С течением времени у меня изменяются представления о том, с чего начинать знакомство с его музыкой человеку, который никогда не слышал ни одного сочинения шведского гения. То я предлагал слушать 7 симфонию, то 15, то 16, а то и вовсе альтовый концерт... 7-я симфония - самое популярное его сочинение, и один из наиболее предпочтительных вариантов. Но у 8-й есть большое преимущество - она в двух частях, и первая длится всего минут 20, тогда как в основном симфонии Петтерссона одночастные и около часа длиной.
Есть и ещё одна, более существенная причина, по которой я очень люблю именно эту симфонию, причина, по которой я слушал вчера именно её - это единственная его симфония, начинающаяся с очень красивой мелодии. Мелодии Петтерссона - это отдельная тема, почти в каждой его симфонии в тот или иной момент найдётся лирическая мелодическая линия удивительной и очень самобытной, ни на что не похожей красоты. Эти мелодии невозможно спутать с чем-либо иным, они живут по иным законам. Но возникают они обычно где-то в середине или даже в конце. Здесь же с самых первых звуков начинается эта невероятная, беззащитная и в то же время величественная лирика.
Allan Pettersson. Symphony 8, part 1
Мне эта музыка кажется одним из самых больших откровений, что были в искусстве XX века. Мне кажется, это зеркало эпохи даже в большей степени, чем симфонии Шостаковича. Шостакович тут в любом случае приходит на ум, потому что жил примерно в то же время и написал ровно столько же симфоний, да и по языку есть некоторые пересечения. В связи с этой медленной темой, торжественными статичными аккордами, неторопливостью, колоссальностью размеров и обилием медных духовых мне ещё часто Брукнер на память приходил. Но вчера я, слушая эту музыку, почему-то думал о Чайковском. Не он ли начал (с подачи Бетховена) это проникновение разработки в другие разделы формы? Не у него ли столь простые и сверхвыразительные лирические мелодии? (можно вспомнить нисходящую гамму из "Щелкунчика" или тему его 4-й симфонии и нисходящие гаммы у Петтерссона) Не он ли так любит вдруг шарахнуть каким-нибудь "мотивом судьбы"? Не у него ли музыка строится из наиболее примитивных элементов, которые странным образом складываются в предельно драматичные полотна? Ну, это так, лирическое отступление...

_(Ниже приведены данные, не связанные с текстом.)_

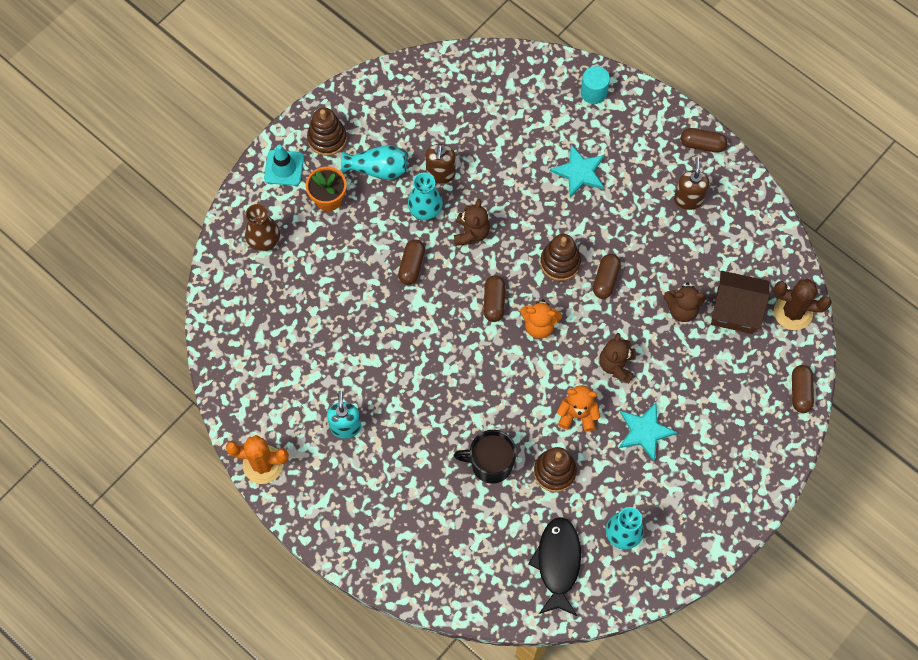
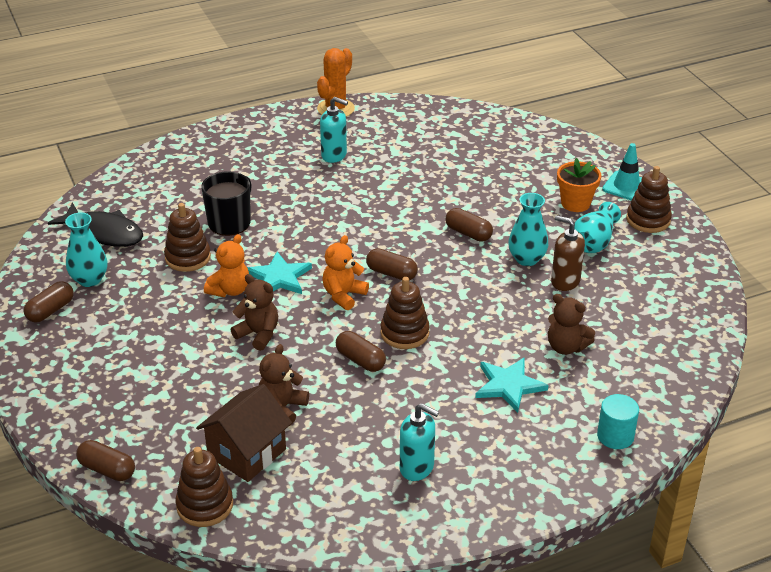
camera: 115 degrees right, 30 degrees down
(264, 241) = (551, 157): brown vase -> none
(471, 233) = (481, 281): brown teddy bear -> brown teddy bear (566, 347)
(645, 431) = (172, 329): turquoise star -> turquoise star (279, 277)
(688, 199) = (417, 468): brown soap dispenser -> turquoise soap dispenser
(702, 144) = (487, 512): brown capsule -> brown capsule (50, 310)
(793, 312) = (205, 505): brown cactus -> brown stacking toy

Маленькая биографическая справка. Густав Аллан Петтерссон родился 19 сентября 1911 года в маленьком шведском городке (чуть позже семья переехала в Стокгольм). Он был четвертым ребенком в семье, они жили в однокомнатной квартире на подвальном этаж, с крысами и насекомыми. Отец был пьющим кузнецом и часто бил жену и детей. В 12 лет Аллан Петтерссон купил на собственные деньги (заработанные от продажи марок) скрипку, за что был избит отцом. В 19 лет (1930) поступил в консерваторию как скрипач и альтист, учился там 9 лет (видимо, там совмещены училище и консерватория). В 1934 году начал писать музыку. Увлекался современной музыкой, участвовал в первом в Швеции исполнении "Лунного Пьеро" Шёнберга. С 1939 по 1950 год был концертирующим альтистом в Стокгольмском филармоническом оркестре. В 1951 он приезжает в Париж, где обучается композиции у Онеггера, Мийо и Лейбовица. Тогда же была написана 1-я симфония, которая осталась незаконченной и неопубликованной. Чуть позже написаны и исполнены 1-й скрипичный концерт и 2-я симфония. В 1953 году начинается страшная болезнь - полиартрит. Суставы постепенно становятся неподвижными. Так заканчивается карьера исполнителя. Вскоре он оказался прикован к постели и не мог даже писать ноты. 5-я симфония - последняя, которую он писал своей рукой, остальные он надиктовывал жене (слава Богу, что есть женщины). В 1970 году он был госпитализирован на 9 месяцев, тогда были начаты 10 и 11 симфонии. В дальнейшем они с женой жили на 4 этаже, что не давало ему возможности выходить из дома. Из соседних квартир всё время доносились звуки популярной музыки, по улице грохотали машины. Петтерссону приходят предложения написать оперу, но он отказывается, не видя возможности в данных обстоятельствах браться за новый для себя жанр. В 1975 году ему улыбается фортуна, он награждён несколькими призами за свою музыку, что позволило в 1976 году перебраться в другой дом, на 1-й этаж и с садиком во дворе, что, конечно, приносит радость. Быть может, в том числе благодаря этому появляется тот неземной свет в последней, 16-й симфонии, с солирующим саксофоном. Но ещё до этого, в 1978 (79?) году, обнаруживается новая болезнь - рак. Аллан Петтерссон успевает написать ещё Альтовый концерт и минут 10 от 17-й симфонии. Смерть наступила 20 июня 1980 года.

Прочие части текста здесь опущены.